Hobbyhorse... great job! I like that you were inspired by my epinette built for me by Michael King.
--
Site Owner
Those irritated by grain of sand best avoid beach.
-Strumelia proverb c.1990
Hobbyhorse... great job! I like that you were inspired by my epinette built for me by Michael King.
That looks cool, Hobbyhorse-- if you were my neighbor, I'd be knocking on your door to ask whether I could borrow it. :) I've never tried to play an epinette yet would really like to.
The so called Pennsylvania scheitholt isn't really a scheitholt. It was called by its builders and players a zitter or zither. The term scheitholt is/was limited to a very small region of the Tyrolean Alps -- a smaller part of the country than the area in America where a dulcimer is called an Indian Walking Stick. Why Michael Praetorious identified the scheitholt as such in his 1618 book De Organographia we will never know. But most American dulcimer players who see tha sketch automatically assume that that instrument is the ancestor of the dulcimer.
Hobbyhorse is right -- his instrument is an Epinette, one of several varieties of epinette.

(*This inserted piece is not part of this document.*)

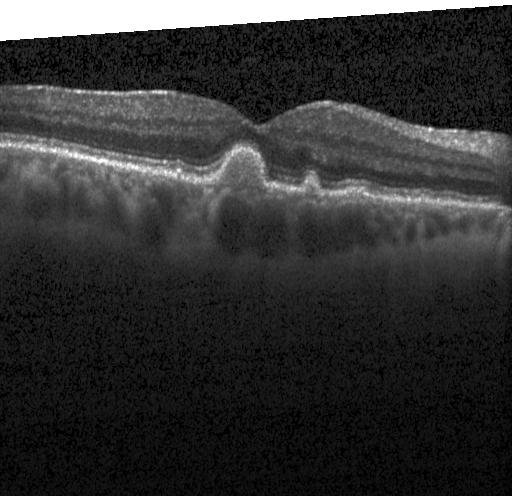

The scan shows sub-RPE drusenoid deposits.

The distinction has nothing to do with who drew up the plans. There are structural differences between an epinette and a scheitholt and a fretted zither.
I found some information suggesting that the Epinette evolved from the Scheitholt in France about the same time the Fretted (or Mountain) Dulcimer was evolving in the US from similar sources. That would make it a cousin, rather than an ancestor.
There is an interesting discussion of the épinette des Vosges on the web page of a Musical Instrument Museum in Belgium.
http://www.mim.be/epinette-des-vosges?from_i_m=1
There are additional references to FEUILLEE DOROTHEE VAL D'AJOL VOSGES on a French auction website
https://www.musicantic.eu/plucked-strings-instrument/zither/epinette-des-vosges-la-feuillee-dorothee_4022_uk_D.html
Jean Ritchie and her husband successfully tracked down a couple of the instruments in France about 1960.
Thanks for the comments Ken and Wally.
The plans were drawn by by a Professor Claude Blandet in 1981 and I suspect it was designed as a building project for school children, but certainly it came from the Vosges area of France. The drawing as such is readable but many of the dimensions are too small to be readable and enlarging the drawing actually made it worse .... I also struggled with the French language and words that were too blurred to read. The heading on the drawing reads Epinette Des Vosges.
It is a beautiful instrument. It would be nice to have a sound file posted.
Is there a reason why you call it an EPINETTE rather than a SCHEITHOLT ? Are the plans from a French source rather than an American-German one?
Indeed, it is a small world. You did a nice job figuring out what you needed to do. It looks like a very nice instrument.
Ken
"The dulcimer sings a sweet song."
Herewith an Epinette built from a rather poor quality plan dating from 1981 and as a result, there was a fair amount of guesswork involved. It is built from recycled Kauri and finished in oil and wax. Tuning at the moment is gggec and I am agreeably surprised at the volume and tonal quality of the instrument.
I saw the youtube clip of one built by Michael J King and was attracted to it and I am now awaiting the plan from him, but this will take several weeks to arrive and I built this as practice run. I have since found that the plan from Michael is in fact the one built for Strumelia ... it is a small world.